Exercise instructions:
a) In the passage below on numerical integration strategies, which approach gave the most accurate result when the other settings were left at their defaults?
b) Reproduce the numerical integration passage below word for word, from "method. It detects" to "takes much longer.".
c) Write the next part of the numerical integration passage, picking up where it stops.

Page extract:
-----

On the other hand, when the dt
integral is done first, the sampling points fall on lines where τ
is constant, including many along influential region near τ == 0
. This method produces an accurate estimate of the integral with relatively few sampling points.
I also looked into Szabolcs' observation that Method -> "LocalAdaptive"
produced better results. This method refines the sampling in a different way than the default "GlobalAdaptive"
method. It detects that sampling needs to be refined near τ == 0
, and produces a better estimate. It however does many more evaluations and takes much longer.
Finally I tried splitting the region up at τ == 0
and t == 0
. While it might be straying a bit from the OP's question, it seemed like a strategy appropriate to the integral. This produced the most accurate result (with other settings being the defaults) but did a lot of evaluations, although fewer than "LocalAdaptive"
.
(* Calculations *)
{tauval, {taupts}} = (* dτ first *)
Reap@NIntegrate[
integrand, {t, -∞, ∞}, {τ, -∞, t}, EvaluationMonitor :> Sow[{t, τ}]];
{tval, {tpts}} = (* dt first *)

-----

Recorded information:

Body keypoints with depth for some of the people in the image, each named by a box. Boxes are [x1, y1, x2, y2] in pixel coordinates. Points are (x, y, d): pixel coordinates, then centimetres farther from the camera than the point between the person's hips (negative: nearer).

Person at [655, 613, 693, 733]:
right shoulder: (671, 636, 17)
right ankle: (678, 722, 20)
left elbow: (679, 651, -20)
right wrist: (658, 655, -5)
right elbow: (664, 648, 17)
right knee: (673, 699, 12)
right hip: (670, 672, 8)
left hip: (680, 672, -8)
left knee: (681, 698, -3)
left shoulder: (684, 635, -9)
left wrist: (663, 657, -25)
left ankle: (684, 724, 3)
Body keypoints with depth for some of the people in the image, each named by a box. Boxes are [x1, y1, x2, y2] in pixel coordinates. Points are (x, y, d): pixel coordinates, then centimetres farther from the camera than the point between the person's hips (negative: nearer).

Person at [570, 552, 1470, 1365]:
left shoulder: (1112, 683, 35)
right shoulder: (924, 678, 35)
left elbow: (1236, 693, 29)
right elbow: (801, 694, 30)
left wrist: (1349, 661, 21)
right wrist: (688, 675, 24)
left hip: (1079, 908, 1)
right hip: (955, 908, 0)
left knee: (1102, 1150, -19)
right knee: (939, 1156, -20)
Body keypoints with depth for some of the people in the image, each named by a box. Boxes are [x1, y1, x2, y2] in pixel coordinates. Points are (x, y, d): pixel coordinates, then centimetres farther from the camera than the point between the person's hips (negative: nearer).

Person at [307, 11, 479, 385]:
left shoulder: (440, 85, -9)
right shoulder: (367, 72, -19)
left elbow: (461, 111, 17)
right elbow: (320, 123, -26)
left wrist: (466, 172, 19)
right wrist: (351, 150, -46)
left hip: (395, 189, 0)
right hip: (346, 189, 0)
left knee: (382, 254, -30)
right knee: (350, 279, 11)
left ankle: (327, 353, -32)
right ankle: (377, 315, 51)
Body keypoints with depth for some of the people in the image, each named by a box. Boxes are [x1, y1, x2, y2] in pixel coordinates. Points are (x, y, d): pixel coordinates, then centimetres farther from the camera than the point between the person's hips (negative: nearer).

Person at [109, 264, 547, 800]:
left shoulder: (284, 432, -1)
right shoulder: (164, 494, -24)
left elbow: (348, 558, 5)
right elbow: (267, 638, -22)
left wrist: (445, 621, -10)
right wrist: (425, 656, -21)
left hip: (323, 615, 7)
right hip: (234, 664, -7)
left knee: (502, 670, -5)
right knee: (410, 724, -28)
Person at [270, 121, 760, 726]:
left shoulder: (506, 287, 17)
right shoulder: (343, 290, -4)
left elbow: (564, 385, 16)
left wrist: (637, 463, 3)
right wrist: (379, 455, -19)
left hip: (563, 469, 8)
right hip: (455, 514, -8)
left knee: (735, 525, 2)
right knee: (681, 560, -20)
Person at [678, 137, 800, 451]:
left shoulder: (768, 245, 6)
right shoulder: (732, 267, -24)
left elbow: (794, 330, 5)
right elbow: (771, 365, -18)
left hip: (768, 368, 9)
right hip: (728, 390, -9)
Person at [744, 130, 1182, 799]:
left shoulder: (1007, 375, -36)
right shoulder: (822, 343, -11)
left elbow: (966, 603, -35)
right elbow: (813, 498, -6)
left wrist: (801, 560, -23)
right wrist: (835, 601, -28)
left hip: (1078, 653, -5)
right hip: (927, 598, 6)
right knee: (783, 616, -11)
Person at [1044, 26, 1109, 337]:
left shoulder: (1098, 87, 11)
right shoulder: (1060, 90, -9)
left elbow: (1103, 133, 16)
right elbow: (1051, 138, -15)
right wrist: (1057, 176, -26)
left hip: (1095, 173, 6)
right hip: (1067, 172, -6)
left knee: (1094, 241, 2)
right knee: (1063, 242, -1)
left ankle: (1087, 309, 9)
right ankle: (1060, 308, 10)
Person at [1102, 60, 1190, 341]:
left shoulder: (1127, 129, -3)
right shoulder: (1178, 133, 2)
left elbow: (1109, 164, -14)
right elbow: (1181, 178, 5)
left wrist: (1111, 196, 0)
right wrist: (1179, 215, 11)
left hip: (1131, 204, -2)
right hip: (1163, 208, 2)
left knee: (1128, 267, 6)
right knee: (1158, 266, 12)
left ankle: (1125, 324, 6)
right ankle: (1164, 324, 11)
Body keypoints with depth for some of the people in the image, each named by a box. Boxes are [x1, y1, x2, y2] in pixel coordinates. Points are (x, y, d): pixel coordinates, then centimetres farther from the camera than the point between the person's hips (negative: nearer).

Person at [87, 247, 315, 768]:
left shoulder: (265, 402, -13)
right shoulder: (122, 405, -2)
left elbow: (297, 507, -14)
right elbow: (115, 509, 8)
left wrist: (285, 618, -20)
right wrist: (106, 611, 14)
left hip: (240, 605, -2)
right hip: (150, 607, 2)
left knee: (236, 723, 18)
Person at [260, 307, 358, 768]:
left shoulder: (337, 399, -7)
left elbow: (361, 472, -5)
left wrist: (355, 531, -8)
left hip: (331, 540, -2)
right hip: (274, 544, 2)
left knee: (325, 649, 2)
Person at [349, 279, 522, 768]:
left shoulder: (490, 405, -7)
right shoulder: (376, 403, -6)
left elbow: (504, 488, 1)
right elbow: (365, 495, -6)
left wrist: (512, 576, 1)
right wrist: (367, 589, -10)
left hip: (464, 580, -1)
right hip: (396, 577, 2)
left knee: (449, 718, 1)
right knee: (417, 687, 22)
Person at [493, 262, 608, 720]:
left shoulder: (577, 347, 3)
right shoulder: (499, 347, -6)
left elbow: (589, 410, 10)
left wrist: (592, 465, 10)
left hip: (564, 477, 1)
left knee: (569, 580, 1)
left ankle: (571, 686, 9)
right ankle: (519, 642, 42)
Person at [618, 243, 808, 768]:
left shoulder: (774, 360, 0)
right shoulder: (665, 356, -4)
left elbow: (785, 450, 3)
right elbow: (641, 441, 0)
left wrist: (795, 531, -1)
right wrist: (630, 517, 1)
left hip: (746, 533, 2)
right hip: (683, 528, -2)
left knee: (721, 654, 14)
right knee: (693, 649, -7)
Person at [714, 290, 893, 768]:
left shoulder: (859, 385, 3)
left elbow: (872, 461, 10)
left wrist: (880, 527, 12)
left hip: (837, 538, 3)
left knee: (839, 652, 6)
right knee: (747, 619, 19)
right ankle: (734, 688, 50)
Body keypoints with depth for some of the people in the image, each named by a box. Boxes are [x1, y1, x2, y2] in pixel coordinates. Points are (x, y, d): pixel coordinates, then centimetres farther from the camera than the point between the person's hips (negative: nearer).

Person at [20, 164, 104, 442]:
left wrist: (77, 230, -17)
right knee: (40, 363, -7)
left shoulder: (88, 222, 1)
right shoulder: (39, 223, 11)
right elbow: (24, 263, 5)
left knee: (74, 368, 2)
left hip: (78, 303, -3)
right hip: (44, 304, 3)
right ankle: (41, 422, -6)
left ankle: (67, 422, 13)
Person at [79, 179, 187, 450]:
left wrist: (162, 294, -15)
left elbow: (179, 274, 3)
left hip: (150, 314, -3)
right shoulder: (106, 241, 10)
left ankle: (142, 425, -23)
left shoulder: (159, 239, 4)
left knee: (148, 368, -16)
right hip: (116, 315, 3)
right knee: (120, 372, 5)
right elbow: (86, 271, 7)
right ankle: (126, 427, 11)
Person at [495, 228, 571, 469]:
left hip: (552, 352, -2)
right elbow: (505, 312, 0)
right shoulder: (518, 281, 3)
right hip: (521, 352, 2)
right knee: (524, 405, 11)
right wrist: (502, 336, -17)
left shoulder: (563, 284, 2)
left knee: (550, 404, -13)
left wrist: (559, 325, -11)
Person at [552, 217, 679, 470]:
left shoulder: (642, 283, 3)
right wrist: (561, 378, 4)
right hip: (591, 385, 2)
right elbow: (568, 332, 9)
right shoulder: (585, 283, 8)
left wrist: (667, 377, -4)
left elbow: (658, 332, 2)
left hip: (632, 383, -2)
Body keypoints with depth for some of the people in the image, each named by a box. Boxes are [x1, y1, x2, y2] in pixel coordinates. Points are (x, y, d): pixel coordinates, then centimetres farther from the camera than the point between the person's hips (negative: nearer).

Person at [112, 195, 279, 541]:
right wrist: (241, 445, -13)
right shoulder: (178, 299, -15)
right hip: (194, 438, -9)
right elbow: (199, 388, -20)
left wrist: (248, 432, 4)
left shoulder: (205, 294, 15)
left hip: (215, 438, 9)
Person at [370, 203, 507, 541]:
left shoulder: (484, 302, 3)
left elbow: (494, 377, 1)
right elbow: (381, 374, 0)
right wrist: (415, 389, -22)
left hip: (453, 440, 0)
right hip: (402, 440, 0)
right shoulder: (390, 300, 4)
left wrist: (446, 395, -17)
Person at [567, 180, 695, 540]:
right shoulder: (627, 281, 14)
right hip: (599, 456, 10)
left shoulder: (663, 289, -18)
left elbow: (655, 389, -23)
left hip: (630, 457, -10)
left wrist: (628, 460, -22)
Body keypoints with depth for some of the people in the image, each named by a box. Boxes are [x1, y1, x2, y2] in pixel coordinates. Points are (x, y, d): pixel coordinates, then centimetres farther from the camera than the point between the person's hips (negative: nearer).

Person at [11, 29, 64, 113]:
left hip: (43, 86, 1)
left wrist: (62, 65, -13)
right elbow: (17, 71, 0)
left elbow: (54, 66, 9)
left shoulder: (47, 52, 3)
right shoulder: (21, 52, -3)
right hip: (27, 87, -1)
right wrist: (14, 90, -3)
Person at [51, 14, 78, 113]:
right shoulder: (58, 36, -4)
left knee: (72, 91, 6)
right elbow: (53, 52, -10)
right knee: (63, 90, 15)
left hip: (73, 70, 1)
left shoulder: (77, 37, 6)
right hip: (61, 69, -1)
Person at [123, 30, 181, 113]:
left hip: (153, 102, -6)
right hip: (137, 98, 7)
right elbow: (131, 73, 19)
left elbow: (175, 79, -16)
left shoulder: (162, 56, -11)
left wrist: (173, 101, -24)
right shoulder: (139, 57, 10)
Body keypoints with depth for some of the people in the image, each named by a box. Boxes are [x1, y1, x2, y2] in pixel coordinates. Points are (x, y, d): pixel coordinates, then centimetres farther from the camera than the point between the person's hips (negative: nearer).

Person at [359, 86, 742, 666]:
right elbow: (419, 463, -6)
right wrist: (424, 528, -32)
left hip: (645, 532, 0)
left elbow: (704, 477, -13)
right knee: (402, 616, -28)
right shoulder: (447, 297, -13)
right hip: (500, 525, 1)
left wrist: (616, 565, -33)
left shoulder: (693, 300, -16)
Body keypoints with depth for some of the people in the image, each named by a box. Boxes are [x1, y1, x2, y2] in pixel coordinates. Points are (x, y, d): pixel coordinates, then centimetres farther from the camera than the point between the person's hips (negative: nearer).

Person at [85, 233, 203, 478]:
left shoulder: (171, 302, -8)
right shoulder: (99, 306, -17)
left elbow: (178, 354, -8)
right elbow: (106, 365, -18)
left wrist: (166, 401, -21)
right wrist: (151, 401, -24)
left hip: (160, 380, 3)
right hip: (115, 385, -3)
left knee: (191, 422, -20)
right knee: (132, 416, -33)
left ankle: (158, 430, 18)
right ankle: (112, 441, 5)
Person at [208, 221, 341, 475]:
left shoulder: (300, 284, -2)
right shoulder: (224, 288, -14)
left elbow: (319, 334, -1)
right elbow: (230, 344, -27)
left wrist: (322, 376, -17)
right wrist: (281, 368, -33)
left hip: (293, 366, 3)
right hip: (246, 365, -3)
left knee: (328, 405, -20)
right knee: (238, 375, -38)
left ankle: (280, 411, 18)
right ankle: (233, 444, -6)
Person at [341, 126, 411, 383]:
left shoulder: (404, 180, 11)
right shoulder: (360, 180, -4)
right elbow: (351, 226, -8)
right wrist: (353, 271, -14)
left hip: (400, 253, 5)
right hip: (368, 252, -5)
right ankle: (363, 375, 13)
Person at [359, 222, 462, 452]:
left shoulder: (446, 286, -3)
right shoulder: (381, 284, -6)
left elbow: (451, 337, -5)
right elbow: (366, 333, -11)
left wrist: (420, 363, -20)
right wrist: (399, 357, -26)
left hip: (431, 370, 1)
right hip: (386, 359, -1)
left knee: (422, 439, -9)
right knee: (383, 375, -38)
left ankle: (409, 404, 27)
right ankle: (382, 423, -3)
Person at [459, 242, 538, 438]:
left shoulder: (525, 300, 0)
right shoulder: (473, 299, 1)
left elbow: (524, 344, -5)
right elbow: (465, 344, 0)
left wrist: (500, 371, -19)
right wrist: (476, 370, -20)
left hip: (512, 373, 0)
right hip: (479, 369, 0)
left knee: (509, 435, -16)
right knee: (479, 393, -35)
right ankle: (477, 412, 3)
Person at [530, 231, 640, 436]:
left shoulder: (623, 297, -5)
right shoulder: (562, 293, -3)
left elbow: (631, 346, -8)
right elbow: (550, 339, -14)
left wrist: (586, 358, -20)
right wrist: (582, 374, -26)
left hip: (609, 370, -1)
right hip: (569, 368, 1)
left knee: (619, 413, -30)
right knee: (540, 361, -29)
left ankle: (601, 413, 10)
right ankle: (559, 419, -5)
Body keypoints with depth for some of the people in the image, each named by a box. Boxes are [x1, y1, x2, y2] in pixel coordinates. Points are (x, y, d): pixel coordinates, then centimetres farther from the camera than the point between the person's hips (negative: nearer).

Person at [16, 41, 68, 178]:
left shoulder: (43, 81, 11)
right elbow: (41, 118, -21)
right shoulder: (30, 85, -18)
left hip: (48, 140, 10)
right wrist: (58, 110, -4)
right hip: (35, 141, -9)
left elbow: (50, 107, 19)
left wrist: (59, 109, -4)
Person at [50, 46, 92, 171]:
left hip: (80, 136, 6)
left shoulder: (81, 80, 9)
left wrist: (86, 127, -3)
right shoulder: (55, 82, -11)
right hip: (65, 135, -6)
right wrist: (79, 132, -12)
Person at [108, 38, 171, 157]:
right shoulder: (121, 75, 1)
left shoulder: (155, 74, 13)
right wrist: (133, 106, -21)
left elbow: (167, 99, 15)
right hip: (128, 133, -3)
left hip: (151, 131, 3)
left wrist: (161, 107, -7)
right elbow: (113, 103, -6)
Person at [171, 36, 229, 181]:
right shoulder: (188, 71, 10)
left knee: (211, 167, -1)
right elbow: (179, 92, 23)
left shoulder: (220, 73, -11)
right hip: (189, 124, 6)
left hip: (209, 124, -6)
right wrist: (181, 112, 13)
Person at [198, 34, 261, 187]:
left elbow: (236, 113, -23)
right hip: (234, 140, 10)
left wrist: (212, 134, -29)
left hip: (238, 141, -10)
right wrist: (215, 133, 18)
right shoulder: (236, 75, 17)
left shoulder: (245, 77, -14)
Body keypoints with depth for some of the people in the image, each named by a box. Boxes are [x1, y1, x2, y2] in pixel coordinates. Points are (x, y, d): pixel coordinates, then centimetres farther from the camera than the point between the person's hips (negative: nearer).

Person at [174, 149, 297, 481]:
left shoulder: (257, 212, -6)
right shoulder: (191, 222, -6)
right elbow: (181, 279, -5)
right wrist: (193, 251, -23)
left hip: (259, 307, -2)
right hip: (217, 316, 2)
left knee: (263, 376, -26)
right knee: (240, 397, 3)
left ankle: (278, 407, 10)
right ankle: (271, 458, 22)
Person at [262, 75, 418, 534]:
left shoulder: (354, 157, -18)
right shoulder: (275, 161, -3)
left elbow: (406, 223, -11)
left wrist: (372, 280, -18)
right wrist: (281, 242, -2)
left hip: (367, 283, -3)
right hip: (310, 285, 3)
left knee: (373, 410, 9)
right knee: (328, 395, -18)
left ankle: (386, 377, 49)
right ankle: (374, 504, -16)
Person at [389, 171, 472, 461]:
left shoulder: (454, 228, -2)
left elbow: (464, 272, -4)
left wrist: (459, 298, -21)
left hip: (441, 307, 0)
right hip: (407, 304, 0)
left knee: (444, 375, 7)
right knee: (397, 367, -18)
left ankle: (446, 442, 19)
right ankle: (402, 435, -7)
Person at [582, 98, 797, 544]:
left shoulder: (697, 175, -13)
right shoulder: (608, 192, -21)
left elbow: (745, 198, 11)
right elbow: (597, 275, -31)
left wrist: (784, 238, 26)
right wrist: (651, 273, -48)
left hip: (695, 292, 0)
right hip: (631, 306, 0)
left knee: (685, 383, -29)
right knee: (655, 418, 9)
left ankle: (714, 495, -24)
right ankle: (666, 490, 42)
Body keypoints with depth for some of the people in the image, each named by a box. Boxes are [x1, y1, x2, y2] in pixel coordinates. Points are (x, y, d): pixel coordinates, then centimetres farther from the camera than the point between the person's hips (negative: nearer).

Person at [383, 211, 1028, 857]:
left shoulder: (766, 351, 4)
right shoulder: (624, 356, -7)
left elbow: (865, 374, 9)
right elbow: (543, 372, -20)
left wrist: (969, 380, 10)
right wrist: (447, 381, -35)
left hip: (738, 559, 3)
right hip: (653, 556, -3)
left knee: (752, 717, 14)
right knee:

-----

Results:
a) Splitting the region at τ == 0 and t == 0 gave the most accurate result.

b)
method. It detects that sampling needs to be refined near τ == 0
, and produces a better estimate. It however does many more evaluations and takes much longer.

c)
Reap@NIntegrate[
integrand, {τ, -∞, ∞}, {t, τ, ∞}, EvaluationMonitor :> Sow[{t, τ}]];
{laval, {lapts}} =
Reap@NIntegrate[
integrand, {t, -∞, ∞}, {τ, -∞, t}, Method -> {"LocalAdaptive"},
EvaluationMonitor :> Sow[{t, τ}]];
{splitval, {splitpts}} = Reap[
NIntegrate[
integrand, {t, -∞, 0}, {τ, -∞, t},
EvaluationMonitor :> Sow[{t, τ}]] +
NIntegrate[
integrand, {t, 0, ∞}, {τ, -∞, 0, t}, (* the 0 divides the τ interval *)
EvaluationMonitor :> Sow[{t, τ}]]
];
exact = Integrate[integrand, {t, -∞, ∞}, {τ, -∞, t}]
(* Results: the errors and the sampling points. *)
Length /@ {taupts, tpts, lapts, splitpts}
(*
{28421, 2856, 688884, 292987}
*)
{tauval, tval, laval, splitval} - exact
(*
{ 0.176832 - 0.140172 I,
3.44892*10^-9 + 3.34102*10^-8 I,
-4.20314*10^-8 - 2.38821*10^-8 I,
8.93826*10^-10 + 1.01682*10^-11 I}
*)
(* Sampling points (above) *)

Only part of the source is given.